*Directions*. Without the images, repeat every line of the listing verbatim.
Content starts
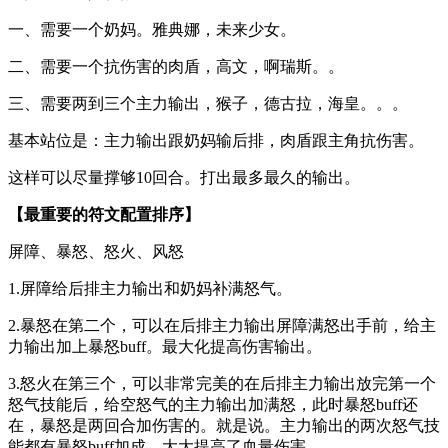
一、需要一个奶妈。雅典娜，未来少女。
二、需要一个抗伤害的肉盾，高文，啊瑞斯。。
三、需要两到三个主力输出，猴子，德古拉，海皇。。。
基本站位是：主力输出跟奶妈输后排，肉盾跟主角抗伤害。
这样可以尽量撑够10回合。打出最多最久的输出。
【最重要的符文配置排序】
屏障、暴怒、怒火、风怒
1.屏障给后排主力输出和奶妈补满怒气。
2.暴怒在第二个，可以在后排主力输出屏障满怒出手前，给主
力输出加上暴怒buff。最大化提高伤害输出。
3.怒火在第三个，可以非常完美的在后排主力输出放完第一个
怒气技能后，给空怒气的主力输出加满怒，此时暴怒buff还
在，暴怒是两回合加伤害的。就是说。主力输出的两次怒气技
能都有暴怒buff加成。大大提高了血量伤害。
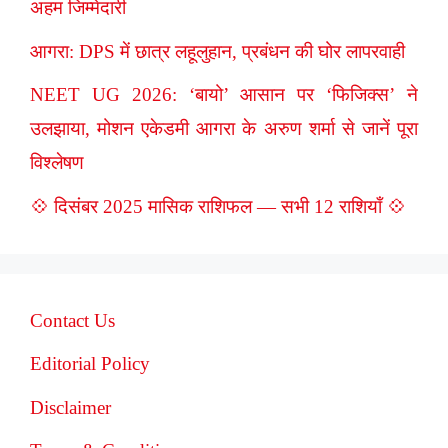
अहम जिम्मेदारी
आगरा: DPS में छात्र लहूलुहान, प्रबंधन की घोर लापरवाही
NEET UG 2026: ‘बायो’ आसान पर ‘फिजिक्स’ ने
उलझाया, मोशन एकेडमी आगरा के अरुण शर्मा से जानें पूरा
विश्लेषण
💠 दिसंबर 2025 मासिक राशिफल — सभी 12 राशियाँ 💠
Contact Us
Editorial Policy
Disclaimer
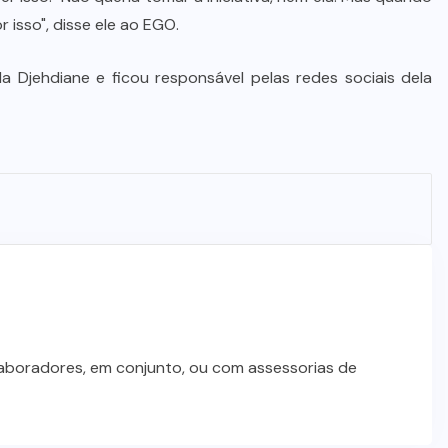
Dia dos Pais impulsiona varejo e
 isso", disse ele ao EGO.
reforça conexão entre pais e filhos
na moda inspirada no agro
a Djehdiane e ficou responsável pelas redes sociais dela
7 DE AGOSTO DE 2026
laboradores, em conjunto, ou com assessorias de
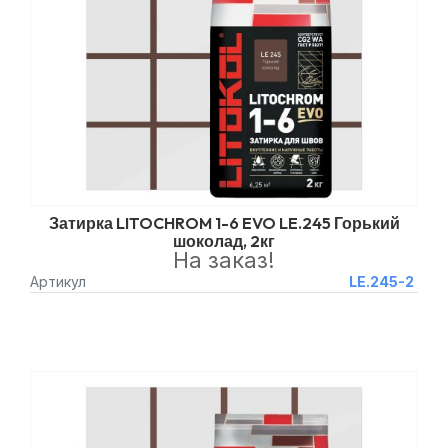
Затирка LITOCHROM 1-6 EVO LE.245 Горький
шоколад, 2кг
На заказ!
Артикул
LE.245-2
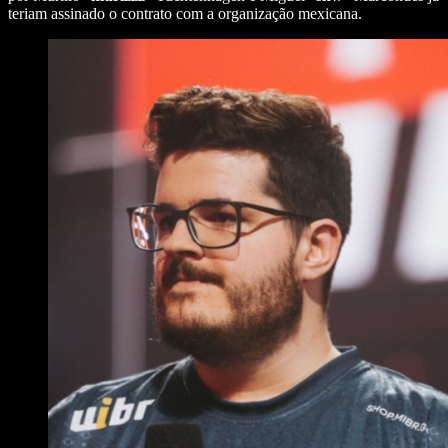
teriam assinado o contrato com a organização mexicana.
Content ends
*Written solution*.
一、需要一个奶妈。雅典娜，未来少女。
二、需要一个抗伤害的肉盾，高文，啊瑞斯。。
三、需要两到三个主力输出，猴子，德古拉，海皇。。。
基本站位是：主力输出跟奶妈输后排，肉盾跟主角抗伤害。
这样可以尽量撑够10回合。打出最多最久的输出。
【最重要的符文配置排序】
屏障、暴怒、怒火、风怒
1.屏障给后排主力输出和奶妈补满怒气。
2.暴怒在第二个，可以在后排主力输出屏障满怒出手前，给主
力输出加上暴怒buff。最大化提高伤害输出。
3.怒火在第三个，可以非常完美的在后排主力输出放完第一个
怒气技能后，给空怒气的主力输出加满怒，此时暴怒buff还
在，暴怒是两回合加伤害的。就是说。主力输出的两次怒气技
能都有暴怒buff加成。大大提高了血量伤害。
अहम जिम्मेदारी
आगरा: DPS में छात्र लहूलुहान, प्रबंधन की घोर लापरवाही
NEET UG 2026: ‘बायो’ आसान पर ‘फिजिक्स’ ने
उलझाया, मोशन एकेडमी आगरा के अरुण शर्मा से जानें पूरा
विश्लेषण
💠 दिसंबर 2025 मासिक राशिफल — सभी 12 राशियाँ 💠
Contact Us
Editorial Policy
Disclaimer
Dia dos Pais impulsiona varejo e
 isso", disse ele ao EGO.
reforça conexão entre pais e filhos
na moda inspirada no agro
a Djehdiane e ficou responsável pelas redes sociais dela
7 DE AGOSTO DE 2026
laboradores, em conjunto, ou com assessorias de
Затирка LITOCHROM 1-6 EVO LE.245 Горький
шоколад, 2кг
На заказ!
Артикул
LE.245-2
teriam assinado o contrato com a organização mexicana.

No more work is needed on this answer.